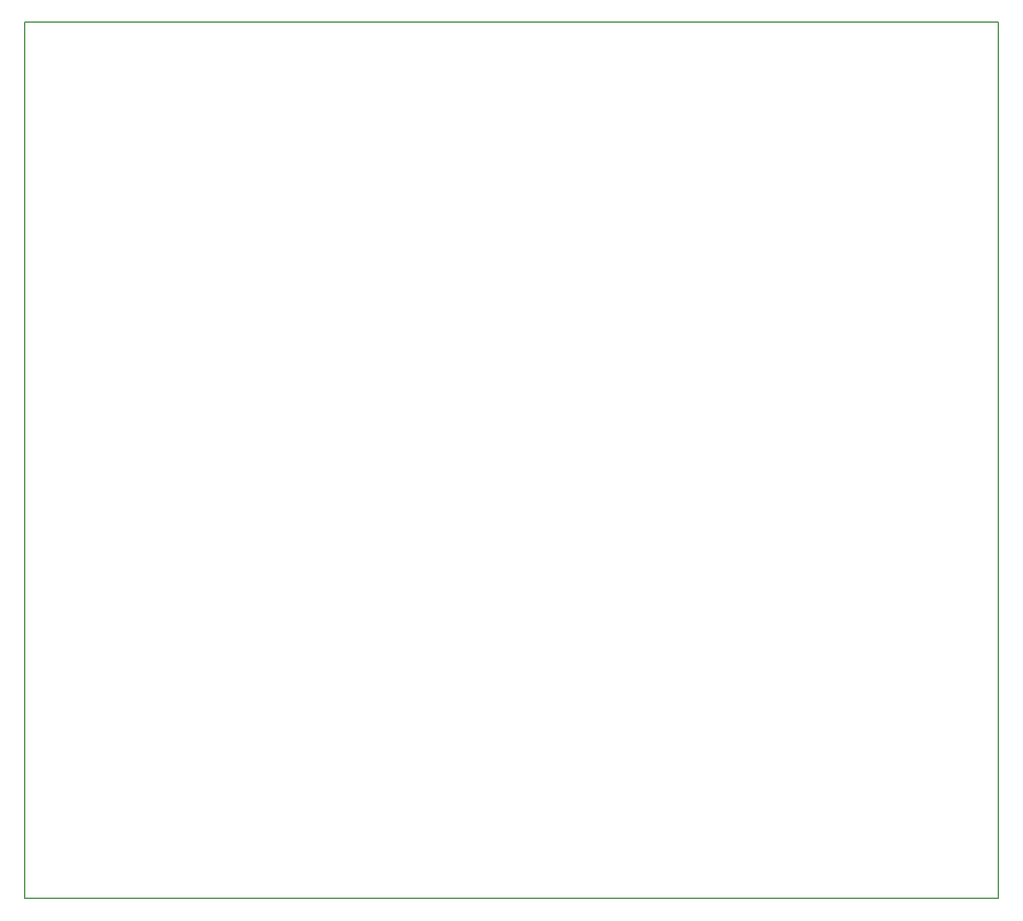
<source format=gbr>
G04 EasyPC Gerber Version 22.0 Build 4696 *
G04 #@! TF.Part,Single*
%FSLAX35Y35*%
%MOIN*%
%ADD10C,0.00500*%
X0Y0D02*
D02*
D10*
X250Y250D02*
X500250D01*
Y450250*
X250*
Y250*
X0Y0D02*
M02*

</source>
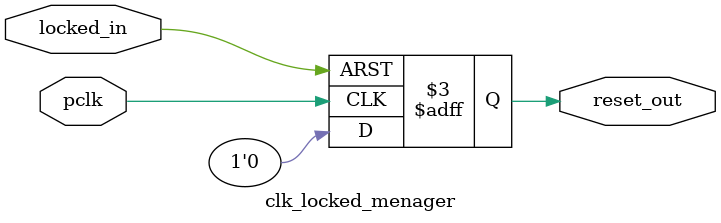
<source format=v>
`timescale 1 ns / 1 ps

module clk_locked_menager (
    input wire locked_in,
    input wire pclk,
    output reg reset_out
  );
  
  always@(negedge pclk or negedge locked_in) begin
    if(locked_in==0) 
        reset_out <= 1;
    else
        reset_out <= 0;
  end
  
endmodule

</source>
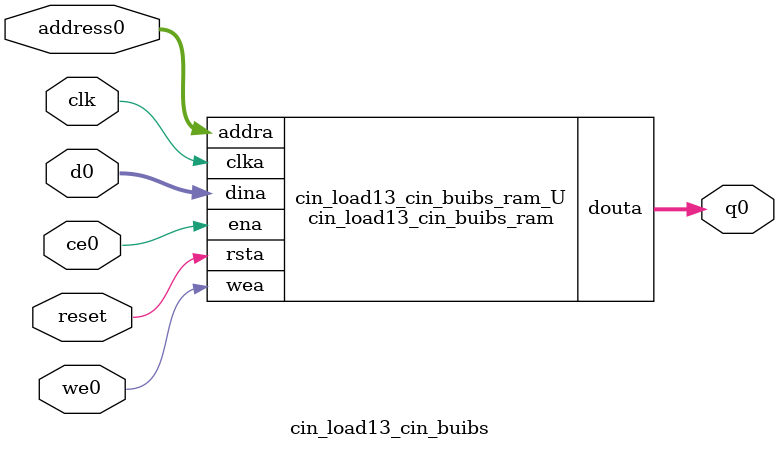
<source format=v>

`timescale 1ps/1ps
module cin_load13_cin_buibs_ram # (

  // Common module parameters
  parameter integer                 MEMORY_SIZE        = 2809856,
  parameter                         MEMORY_PRIMITIVE   = "ultra",
  parameter                         ECC_MODE           = "no_ecc",
  parameter                         MEMORY_INIT_FILE   = "none",
  parameter                         WAKEUP_TIME        = "disable_sleep",
  parameter integer                 MESSAGE_CONTROL    = 0,

  // Port A module parameters
  parameter integer                 WRITE_DATA_WIDTH_A = 512,
  parameter integer                 READ_DATA_WIDTH_A  = WRITE_DATA_WIDTH_A,
  parameter integer                 BYTE_WRITE_WIDTH_A = WRITE_DATA_WIDTH_A,
  parameter integer                 ADDR_WIDTH_A       = 13,
  parameter                         READ_RESET_VALUE_A = "0",
  parameter integer                 READ_LATENCY_A     = 2,
  parameter                         WRITE_MODE_A       = "read_first"

) (

  // Port A module ports
  input  wire                                               clka,
  input  wire                                               rsta,
  input  wire                                               ena,
  input  wire [(WRITE_DATA_WIDTH_A/BYTE_WRITE_WIDTH_A)-1:0] wea,
  input  wire [ADDR_WIDTH_A-1:0]                            addra,
  input  wire [WRITE_DATA_WIDTH_A-1:0]                      dina,
  output wire [READ_DATA_WIDTH_A-1:0]                       douta

);

// Set parameter values and connect ports to instantiate an XPM_MEMORY single port RAM configuration
xpm_memory_spram # (

  // Common module parameters
  .MEMORY_SIZE        (MEMORY_SIZE),   //positive integer
  .MEMORY_PRIMITIVE   (MEMORY_PRIMITIVE),      //string; "auto", "distributed", "block" or "ultra";
  .ECC_MODE           (ECC_MODE),      //do not change
  .MEMORY_INIT_FILE   (MEMORY_INIT_FILE), //string; "none" or "<filename>.mem" 
  .MEMORY_INIT_PARAM  (""), //string;
  .WAKEUP_TIME        (WAKEUP_TIME),      //string; "disable_sleep" or "use_sleep_pin"
  .MESSAGE_CONTROL    (MESSAGE_CONTROL),      //do not change

  // Port A module parameters
  .WRITE_DATA_WIDTH_A (WRITE_DATA_WIDTH_A),     //positive integer
  .READ_DATA_WIDTH_A  (READ_DATA_WIDTH_A),     //positive integer
  .BYTE_WRITE_WIDTH_A (BYTE_WRITE_WIDTH_A),     //integer; 8, 9, or WRITE_DATA_WIDTH_A value
  .ADDR_WIDTH_A       (ADDR_WIDTH_A),      //positive integer
  .READ_RESET_VALUE_A (READ_RESET_VALUE_A),  //string
  .READ_LATENCY_A     (READ_LATENCY_A),      //non-negative integer
  .WRITE_MODE_A       (WRITE_MODE_A)       //string; "write_first", "read_first", "no_change"

) xpm_memory_spram_inst (

  // Common module ports
  .sleep          (1'b0),  //do not change

  // Port A module ports
  .clka           (clka),
  .rsta           (rsta),
  .ena            (ena),
  .regcea         (ena),
  .wea            (wea),
  .addra          (addra),
  .dina           (dina),
  .injectsbiterra (1'b0),  //do not change
  .injectdbiterra (1'b0),  //do not change
  .douta          (douta),
  .sbiterra       (),      //do not change
  .dbiterra       ()       //do not change

);

endmodule : cin_load13_cin_buibs_ram
`timescale 1 ns / 1 ps
module cin_load13_cin_buibs(
    reset,
    clk,
    address0,
    ce0,
    we0,
    d0,
    q0);

parameter DataWidth = 32'd512;
parameter AddressRange = 32'd5488;
parameter AddressWidth = 32'd13;
input reset;
input clk;
input[AddressWidth - 1:0] address0;
input ce0;
input we0;
input[DataWidth - 1:0] d0;
output[DataWidth - 1:0] q0;



cin_load13_cin_buibs_ram cin_load13_cin_buibs_ram_U(
    .clka( clk ),
    .rsta( reset ),
    .addra( address0 ),
    .ena( ce0 ),
    .dina( d0 ),
    .wea( we0 ),
    .douta( q0 ));

endmodule


</source>
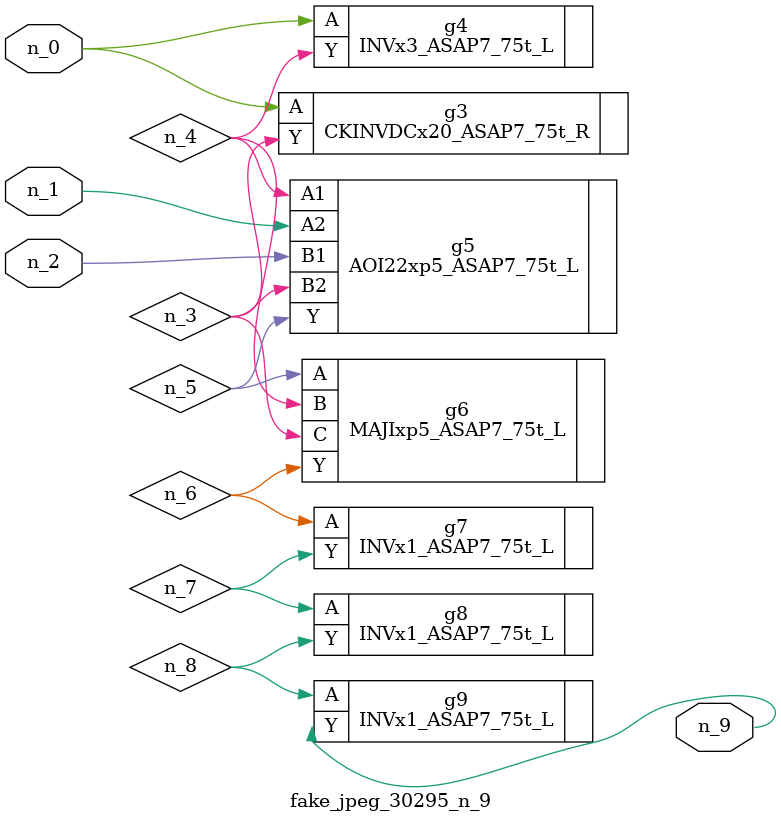
<source format=v>
module fake_jpeg_30295_n_9 (n_0, n_2, n_1, n_9);

input n_0;
input n_2;
input n_1;

output n_9;

wire n_3;
wire n_4;
wire n_8;
wire n_6;
wire n_5;
wire n_7;

CKINVDCx20_ASAP7_75t_R g3 ( 
.A(n_0),
.Y(n_3)
);

INVx3_ASAP7_75t_L g4 ( 
.A(n_0),
.Y(n_4)
);

AOI22xp5_ASAP7_75t_L g5 ( 
.A1(n_4),
.A2(n_1),
.B1(n_2),
.B2(n_3),
.Y(n_5)
);

MAJIxp5_ASAP7_75t_L g6 ( 
.A(n_5),
.B(n_4),
.C(n_3),
.Y(n_6)
);

INVx1_ASAP7_75t_L g7 ( 
.A(n_6),
.Y(n_7)
);

INVx1_ASAP7_75t_L g8 ( 
.A(n_7),
.Y(n_8)
);

INVx1_ASAP7_75t_L g9 ( 
.A(n_8),
.Y(n_9)
);


endmodule
</source>
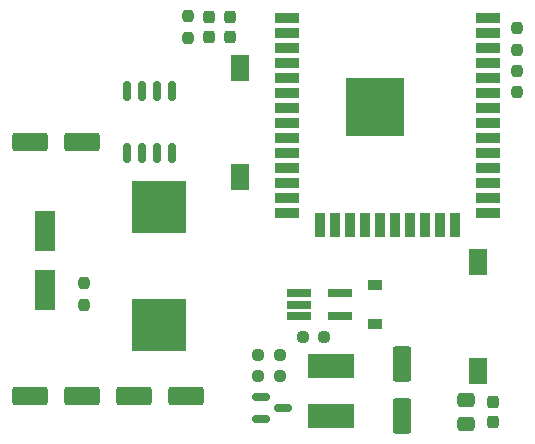
<source format=gbr>
%TF.GenerationSoftware,KiCad,Pcbnew,5.99.0-unknown-5a832fc337~130~ubuntu20.04.1*%
%TF.CreationDate,2021-06-20T17:00:02+02:00*%
%TF.ProjectId,LED-Treiber,4c45442d-5472-4656-9962-65722e6b6963,rev?*%
%TF.SameCoordinates,Original*%
%TF.FileFunction,Paste,Top*%
%TF.FilePolarity,Positive*%
%FSLAX46Y46*%
G04 Gerber Fmt 4.6, Leading zero omitted, Abs format (unit mm)*
G04 Created by KiCad (PCBNEW 5.99.0-unknown-5a832fc337~130~ubuntu20.04.1) date 2021-06-20 17:00:02*
%MOMM*%
%LPD*%
G01*
G04 APERTURE LIST*
G04 Aperture macros list*
%AMRoundRect*
0 Rectangle with rounded corners*
0 $1 Rounding radius*
0 $2 $3 $4 $5 $6 $7 $8 $9 X,Y pos of 4 corners*
0 Add a 4 corners polygon primitive as box body*
4,1,4,$2,$3,$4,$5,$6,$7,$8,$9,$2,$3,0*
0 Add four circle primitives for the rounded corners*
1,1,$1+$1,$2,$3*
1,1,$1+$1,$4,$5*
1,1,$1+$1,$6,$7*
1,1,$1+$1,$8,$9*
0 Add four rect primitives between the rounded corners*
20,1,$1+$1,$2,$3,$4,$5,0*
20,1,$1+$1,$4,$5,$6,$7,0*
20,1,$1+$1,$6,$7,$8,$9,0*
20,1,$1+$1,$8,$9,$2,$3,0*%
G04 Aperture macros list end*
%ADD10RoundRect,0.237500X0.237500X-0.250000X0.237500X0.250000X-0.237500X0.250000X-0.237500X-0.250000X0*%
%ADD11RoundRect,0.150000X0.150000X-0.675000X0.150000X0.675000X-0.150000X0.675000X-0.150000X-0.675000X0*%
%ADD12RoundRect,0.250275X-0.474725X0.337225X-0.474725X-0.337225X0.474725X-0.337225X0.474725X0.337225X0*%
%ADD13RoundRect,0.250000X1.250000X0.550000X-1.250000X0.550000X-1.250000X-0.550000X1.250000X-0.550000X0*%
%ADD14RoundRect,0.237500X0.237500X-0.300000X0.237500X0.300000X-0.237500X0.300000X-0.237500X-0.300000X0*%
%ADD15RoundRect,0.237500X0.250000X0.237500X-0.250000X0.237500X-0.250000X-0.237500X0.250000X-0.237500X0*%
%ADD16RoundRect,0.150000X-0.587500X-0.150000X0.587500X-0.150000X0.587500X0.150000X-0.587500X0.150000X0*%
%ADD17R,1.200000X0.900000*%
%ADD18R,1.800000X3.500000*%
%ADD19RoundRect,0.237500X-0.237500X0.250000X-0.237500X-0.250000X0.237500X-0.250000X0.237500X0.250000X0*%
%ADD20R,4.562100X4.462100*%
%ADD21RoundRect,0.250000X-1.250000X-0.550000X1.250000X-0.550000X1.250000X0.550000X-1.250000X0.550000X0*%
%ADD22R,2.000000X0.650000*%
%ADD23RoundRect,0.237500X-0.237500X0.300000X-0.237500X-0.300000X0.237500X-0.300000X0.237500X0.300000X0*%
%ADD24R,1.600000X2.180000*%
%ADD25R,4.000000X2.000000*%
%ADD26R,2.000000X0.900000*%
%ADD27R,0.900000X2.000000*%
%ADD28R,5.000000X5.000000*%
%ADD29RoundRect,0.250000X-0.550000X1.250000X-0.550000X-1.250000X0.550000X-1.250000X0.550000X1.250000X0*%
G04 APERTURE END LIST*
D10*
%TO.C,R1*%
X127632000Y-59627500D03*
X127632000Y-57802500D03*
%TD*%
D11*
%TO.C,U1*%
X122495000Y-69340000D03*
X123765000Y-69340000D03*
X125035000Y-69340000D03*
X126305000Y-69340000D03*
X126305000Y-64090000D03*
X125035000Y-64090000D03*
X123765000Y-64090000D03*
X122495000Y-64090000D03*
%TD*%
D12*
%TO.C,REF\u002A\u002A*%
X151200000Y-90262500D03*
X151200000Y-92337500D03*
%TD*%
D13*
%TO.C,C4*%
X127450000Y-89965000D03*
X123050000Y-89965000D03*
%TD*%
D14*
%TO.C,C7*%
X129410000Y-59577500D03*
X129410000Y-57852500D03*
%TD*%
D15*
%TO.C,R4*%
X135425000Y-86465000D03*
X133600000Y-86465000D03*
%TD*%
D16*
%TO.C,Q1*%
X133825000Y-90015000D03*
X133825000Y-91915000D03*
X135700000Y-90965000D03*
%TD*%
D17*
%TO.C,D2*%
X143500000Y-80515000D03*
X143500000Y-83815000D03*
%TD*%
D15*
%TO.C,R5*%
X135425000Y-88215000D03*
X133600000Y-88215000D03*
%TD*%
D18*
%TO.C,D1*%
X115500000Y-75965000D03*
X115500000Y-80965000D03*
%TD*%
D19*
%TO.C,R6*%
X155500000Y-62390000D03*
X155500000Y-64215000D03*
%TD*%
D20*
%TO.C,L1*%
X125150000Y-73915000D03*
X125150000Y-83915000D03*
%TD*%
D21*
%TO.C,C1*%
X114300000Y-68465000D03*
X118700000Y-68465000D03*
%TD*%
D19*
%TO.C,R2*%
X118800000Y-80387500D03*
X118800000Y-82212500D03*
%TD*%
D22*
%TO.C,U3*%
X137052500Y-81265000D03*
X137052500Y-82215000D03*
X137052500Y-83165000D03*
X140472500Y-83165000D03*
X140472500Y-81265000D03*
%TD*%
D23*
%TO.C,REF\u002A\u002A*%
X153500000Y-90437500D03*
X153500000Y-92162500D03*
%TD*%
D14*
%TO.C,C2*%
X131222000Y-59577500D03*
X131222000Y-57852500D03*
%TD*%
D24*
%TO.C,SW2*%
X152200000Y-87790000D03*
X152200000Y-78610000D03*
%TD*%
D25*
%TO.C,L2*%
X139750000Y-87415000D03*
X139750000Y-91615000D03*
%TD*%
D21*
%TO.C,C3*%
X114300000Y-89965000D03*
X118700000Y-89965000D03*
%TD*%
D24*
%TO.C,SW1*%
X132000000Y-71390000D03*
X132000000Y-62210000D03*
%TD*%
D19*
%TO.C,R7*%
X155500000Y-58802500D03*
X155500000Y-60627500D03*
%TD*%
D26*
%TO.C,U2*%
X136000000Y-57960000D03*
X136000000Y-59230000D03*
X136000000Y-60500000D03*
X136000000Y-61770000D03*
X136000000Y-63040000D03*
X136000000Y-64310000D03*
X136000000Y-65580000D03*
X136000000Y-66850000D03*
X136000000Y-68120000D03*
X136000000Y-69390000D03*
X136000000Y-70660000D03*
X136000000Y-71930000D03*
X136000000Y-73200000D03*
X136000000Y-74470000D03*
D27*
X138785000Y-75470000D03*
X140055000Y-75470000D03*
X141325000Y-75470000D03*
X142595000Y-75470000D03*
X143865000Y-75470000D03*
X145135000Y-75470000D03*
X146405000Y-75470000D03*
X147675000Y-75470000D03*
X148945000Y-75470000D03*
X150215000Y-75470000D03*
D26*
X153000000Y-74470000D03*
X153000000Y-73200000D03*
X153000000Y-71930000D03*
X153000000Y-70660000D03*
X153000000Y-69390000D03*
X153000000Y-68120000D03*
X153000000Y-66850000D03*
X153000000Y-65580000D03*
X153000000Y-64310000D03*
X153000000Y-63040000D03*
X153000000Y-61770000D03*
X153000000Y-60500000D03*
X153000000Y-59230000D03*
X153000000Y-57960000D03*
D28*
X143500000Y-65460000D03*
%TD*%
D15*
%TO.C,R3*%
X139172500Y-84930000D03*
X137347500Y-84930000D03*
%TD*%
D29*
%TO.C,C5*%
X145750000Y-87215000D03*
X145750000Y-91615000D03*
%TD*%
M02*

</source>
# # # # # # #
*Task statement*: Using the data above, show each line where "string" occurs.

*Task result*:
  .MEMORY_PRIMITIVE   (MEMORY_PRIMITIVE),      //string; "auto", "distributed", "block" or "ultra";
  .MEMORY_INIT_FILE   (MEMORY_INIT_FILE), //string; "none" or "<filename>.mem" 
  .MEMORY_INIT_PARAM  (""), //string;
  .WAKEUP_TIME        (WAKEUP_TIME),      //string; "disable_sleep" or "use_sleep_pin"
  .READ_RESET_VALUE_A (READ_RESET_VALUE_A),  //string
  .WRITE_MODE_A       (WRITE_MODE_A)       //string; "write_first", "read_first", "no_change"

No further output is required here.